[Excerpt provided — start]

Behind the Scenes: Building a Robust Scientific Program at the AACR Annual Meeting
This is the second post in our Behind the Scenes series. Over the next few weeks, we’ll provide an inside look at the planning and development of the AACR’s Annual Meeting, a must-attend event for cancer researchers.
In our first post of this Behind the Scenes series, you read about the years of planning that go into the logistics of the AACR Annual Meeting – the “when,” “where,” and “how” of the event. Likewise, developing the scientific program for the Annual Meeting – the “who” and “what” – begins well in advance and requires a great deal of coordination and collaboration before it comes together for attendees.
I spoke with Jeff Ruben, senior director of program development at the AACR, for a closer look at this process. Ruben and his staff of 15 people handle programming for the AACR’s more than 25 scientific workshops, meetings, and conferences. With over 18,500 attendees, the Annual Meeting is far and away the AACR’s biggest gathering – so much so that four people in the Program Development Department work on nothing but the Annual Meeting.
“Each Annual Meeting begins when the chairperson is named by the incoming president,” says Ruben. “He or she then appoints a program committee of about 30 scientists who cover all the different scientific areas of cancer research. This group meets about a year out – sometimes even at the previous year’s Annual Meeting – to discuss what topics should be on the program and who should chair the major sessions.”

[Excerpt provided — finish]
[Data shown — start]

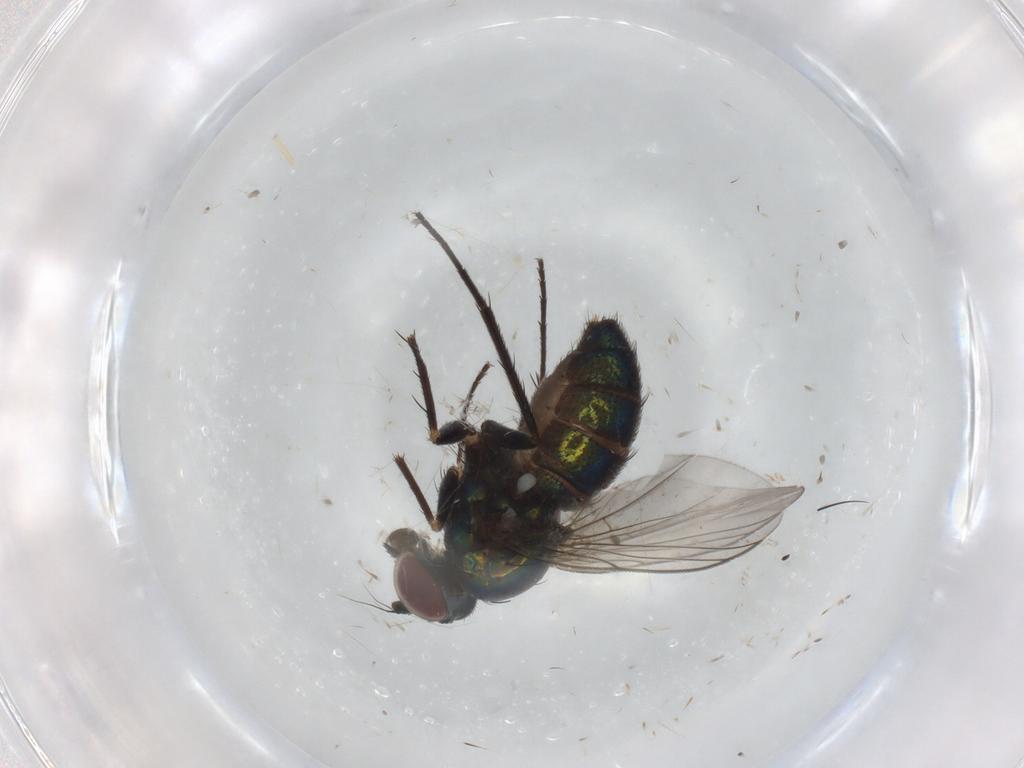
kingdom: Animalia
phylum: Arthropoda
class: Insecta
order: Diptera
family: Dolichopodidae
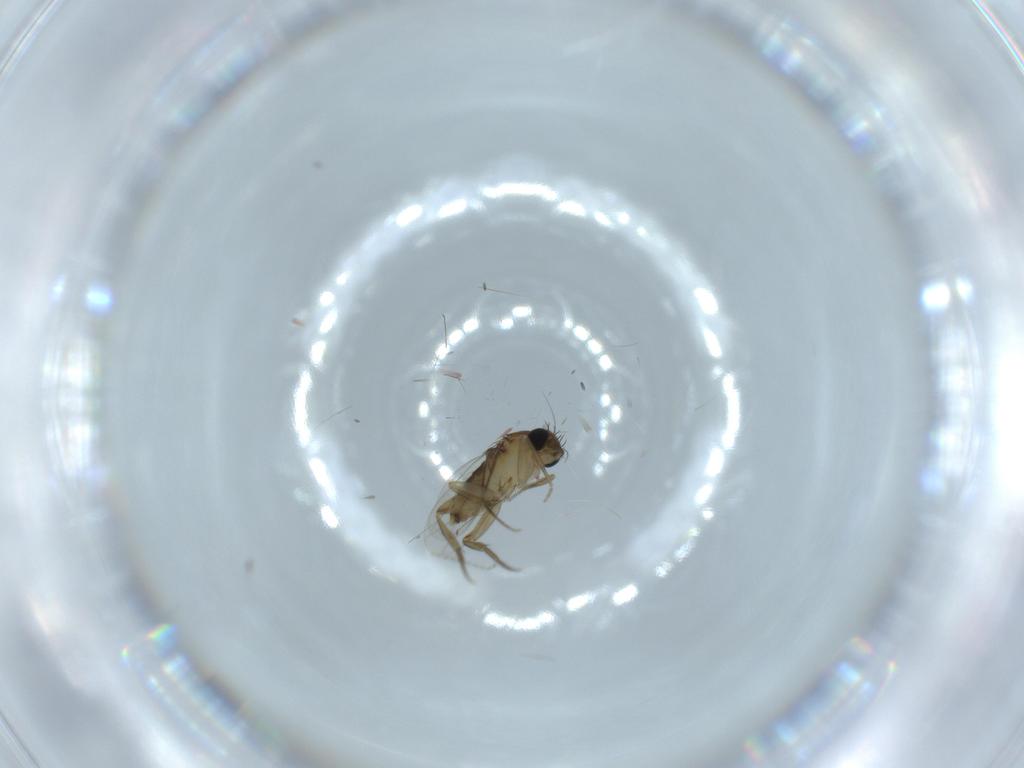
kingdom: Animalia
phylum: Arthropoda
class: Insecta
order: Diptera
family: Phoridae
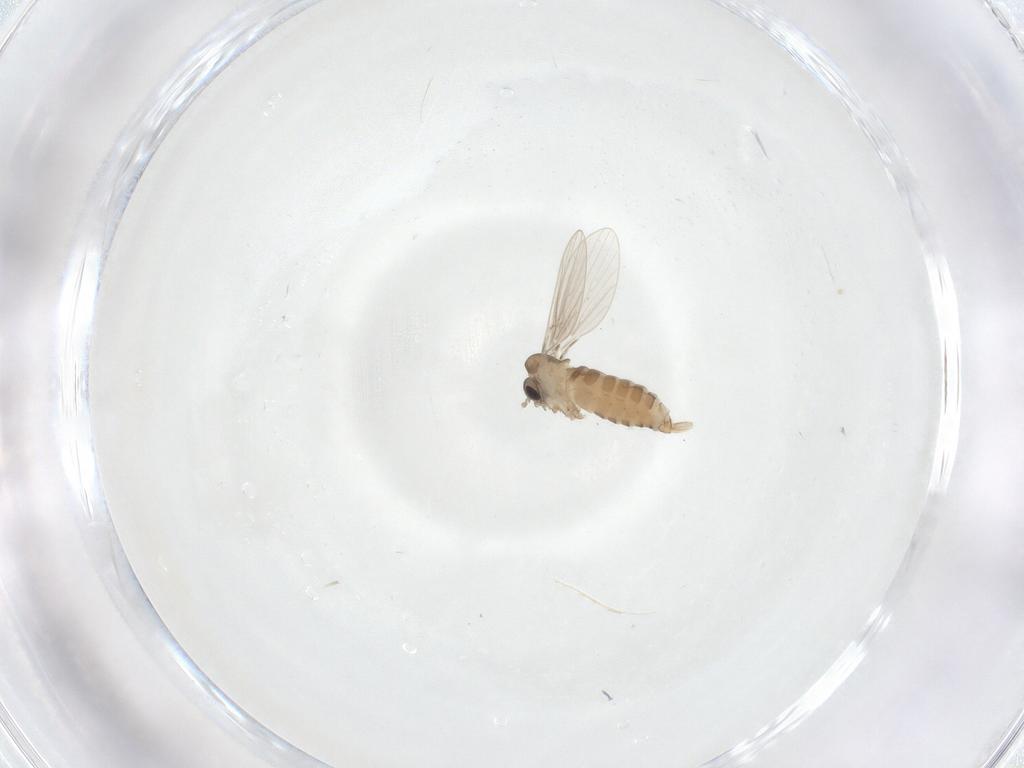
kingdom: Animalia
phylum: Arthropoda
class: Insecta
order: Diptera
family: Psychodidae
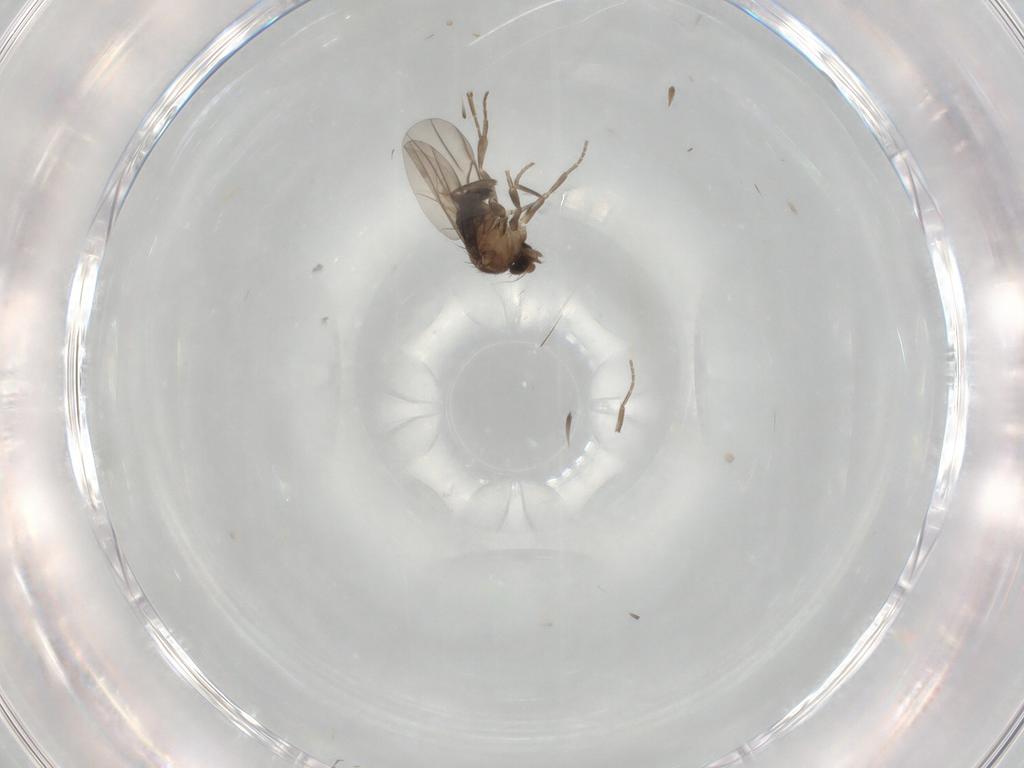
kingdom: Animalia
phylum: Arthropoda
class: Insecta
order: Diptera
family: Phoridae
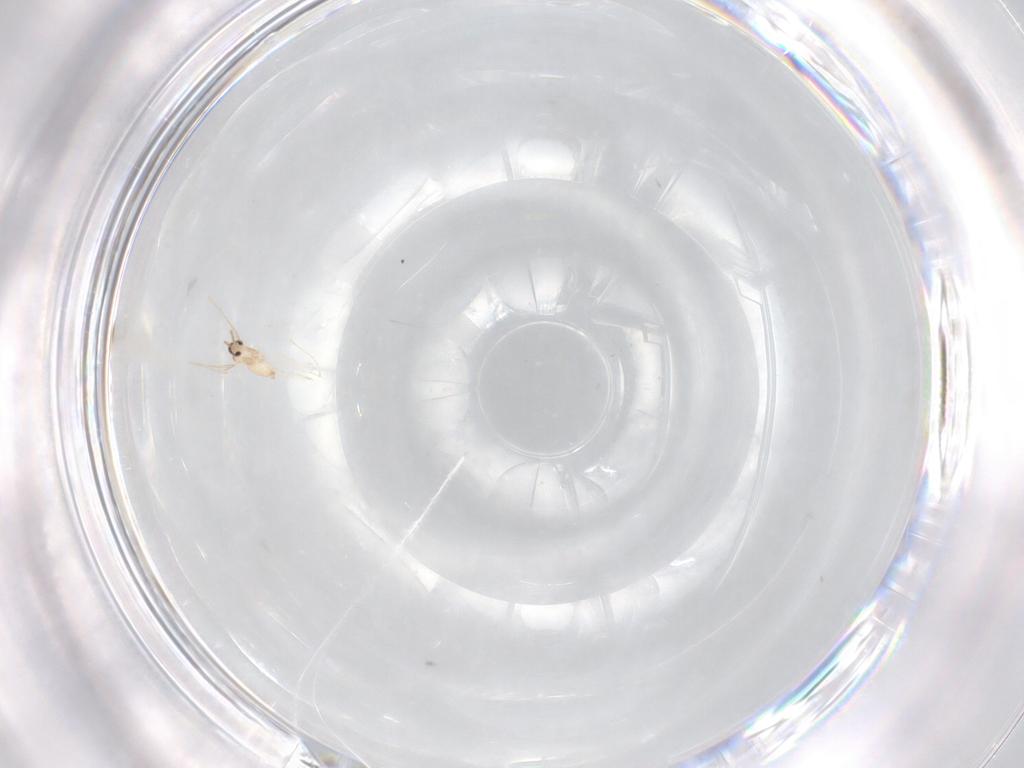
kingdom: Animalia
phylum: Arthropoda
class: Insecta
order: Diptera
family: Cecidomyiidae
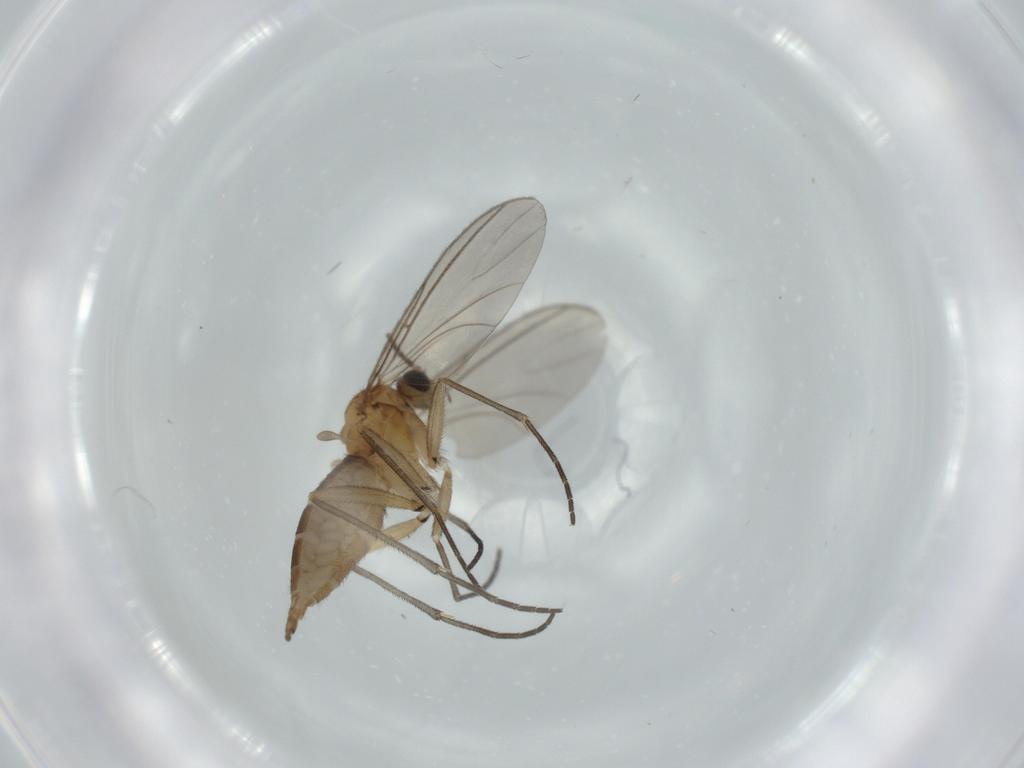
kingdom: Animalia
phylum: Arthropoda
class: Insecta
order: Diptera
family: Sciaridae
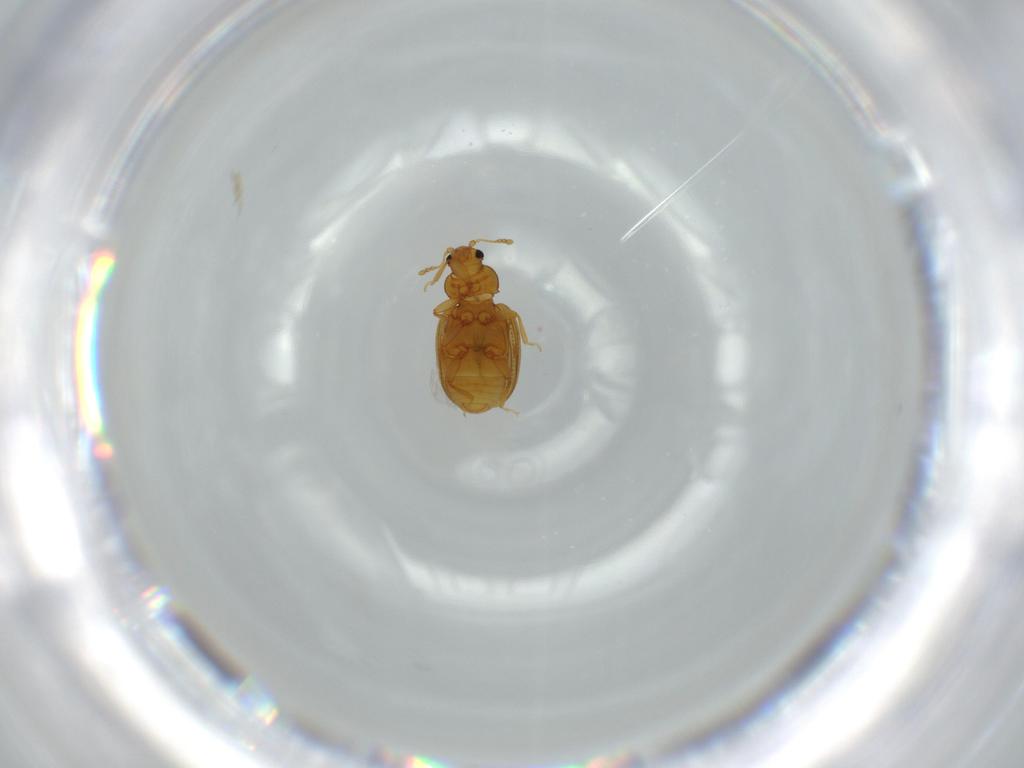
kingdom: Animalia
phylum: Arthropoda
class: Insecta
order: Coleoptera
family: Latridiidae
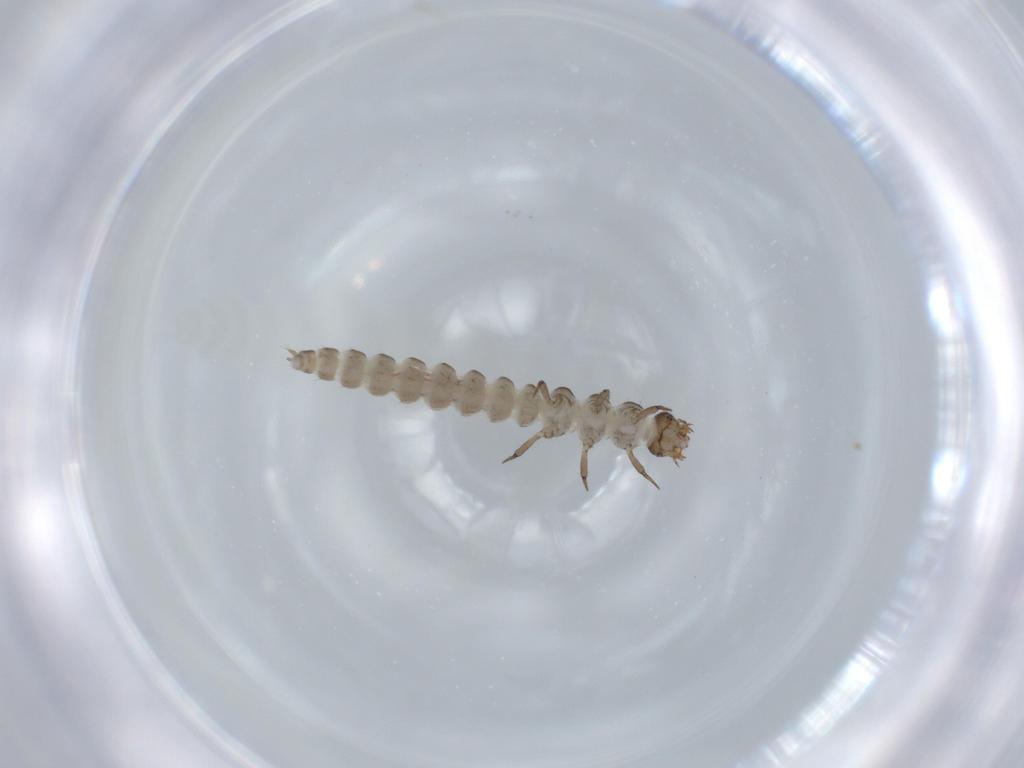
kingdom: Animalia
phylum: Arthropoda
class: Insecta
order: Coleoptera
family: Hydraenidae
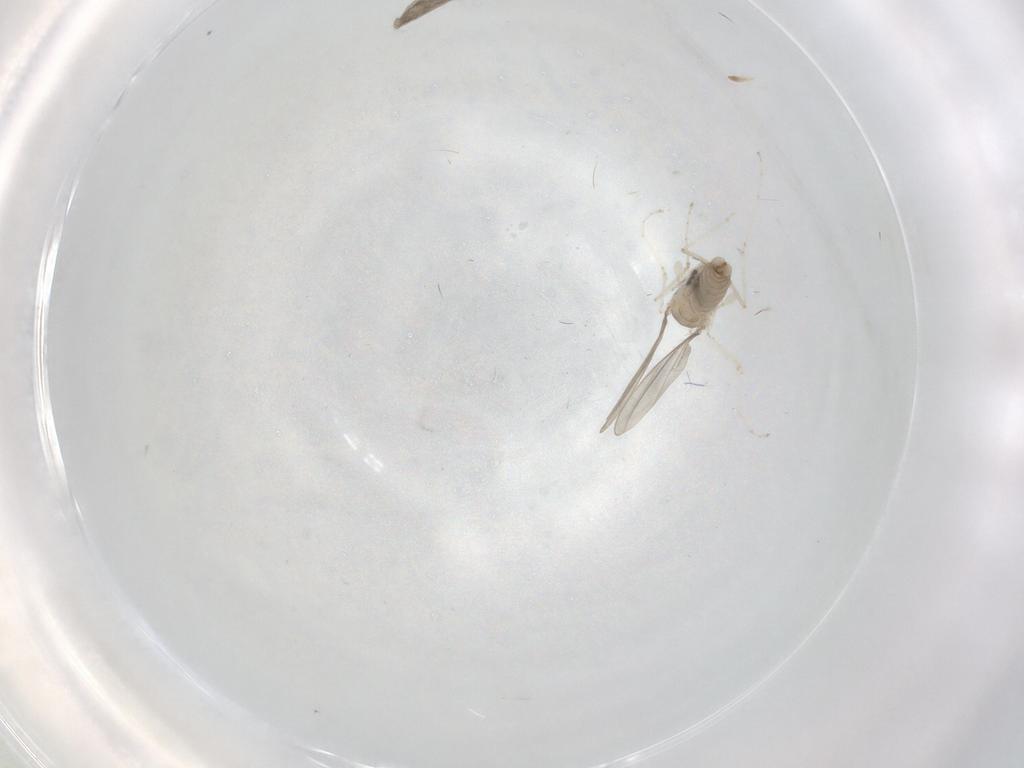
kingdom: Animalia
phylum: Arthropoda
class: Insecta
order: Diptera
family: Cecidomyiidae
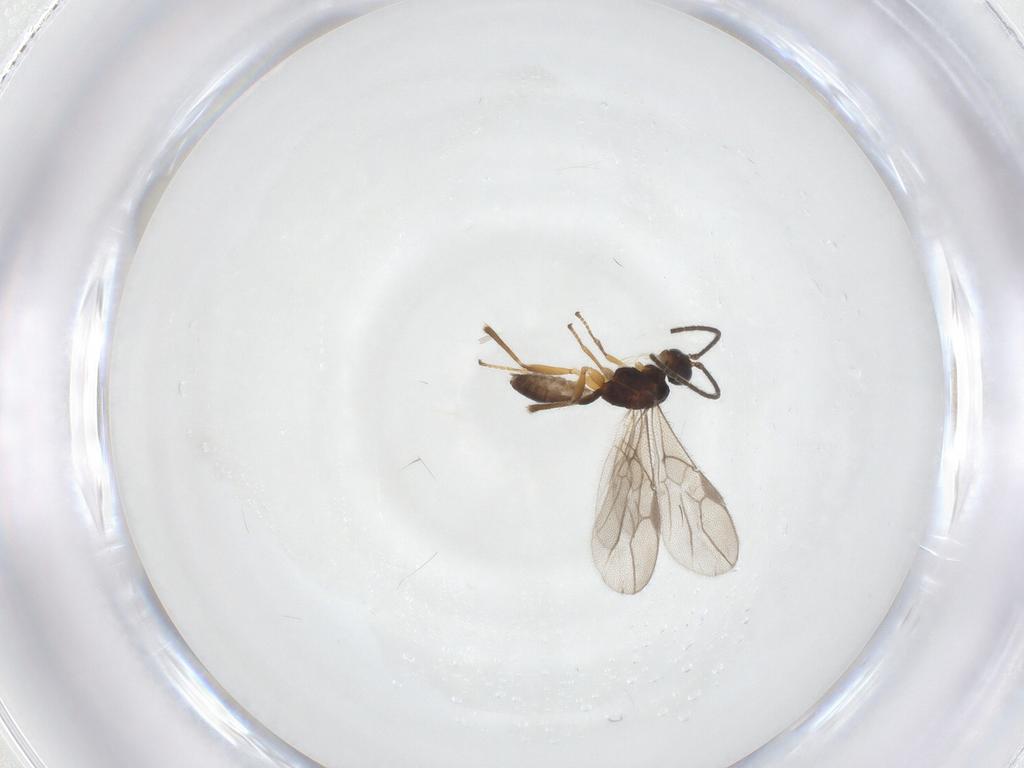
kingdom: Animalia
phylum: Arthropoda
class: Insecta
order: Hymenoptera
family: Braconidae
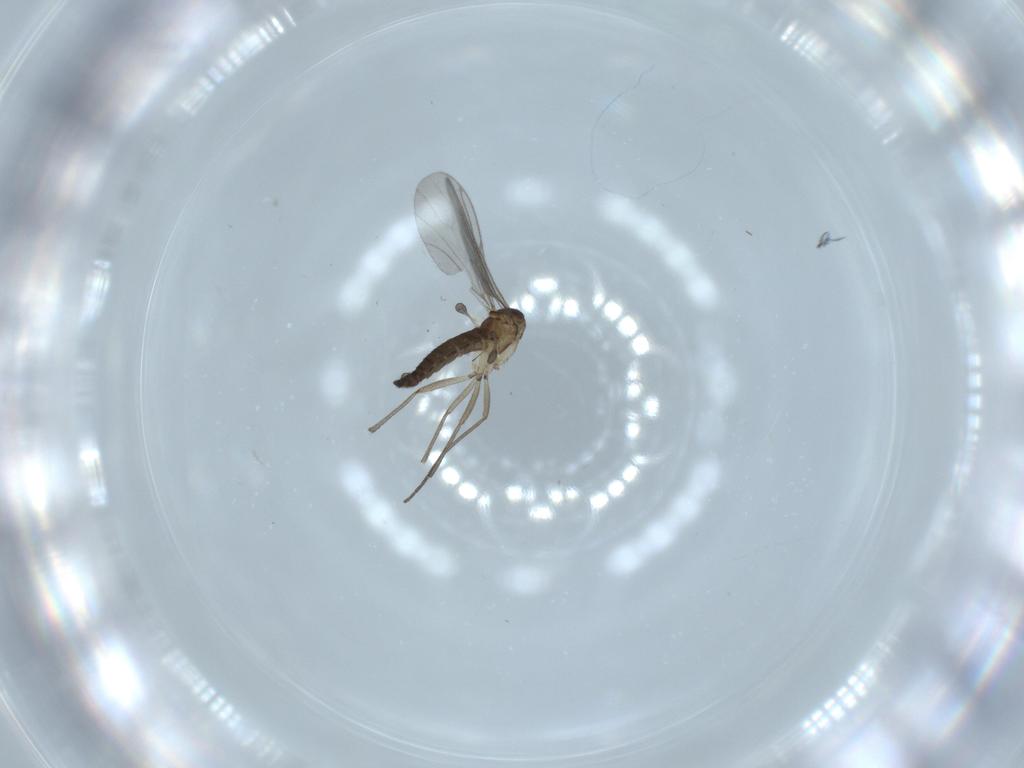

[Data shown — finish]

◆ **Explore the material**
• 1. Translate this sentence from the post on the AACR Annual Meeting's scientific program into Spanish: "Ruben and his staff of 15 people handle programming for the AACR’s more than 25 scientific workshops, meetings, and conferences."
• 2. Answer these questions using the post on the AACR Annual Meeting's scientific program:
(a) Which three aspects of the event did the first post in the series cover?
(b) How many people attend the Annual Meeting?
(c) Who names the chairperson of each Annual Meeting?
The records aren't required for any of the tasks.

◆ **Solutions**
• 1. Ruben y su equipo de 15 personas se encargan de la programación de los más de 25 talleres, reuniones y conferencias científicas de la AACR.

• 2.
(a) The "when," "where," and "how" of the event (its logistics).
(b) Over 18,500.
(c) The incoming president.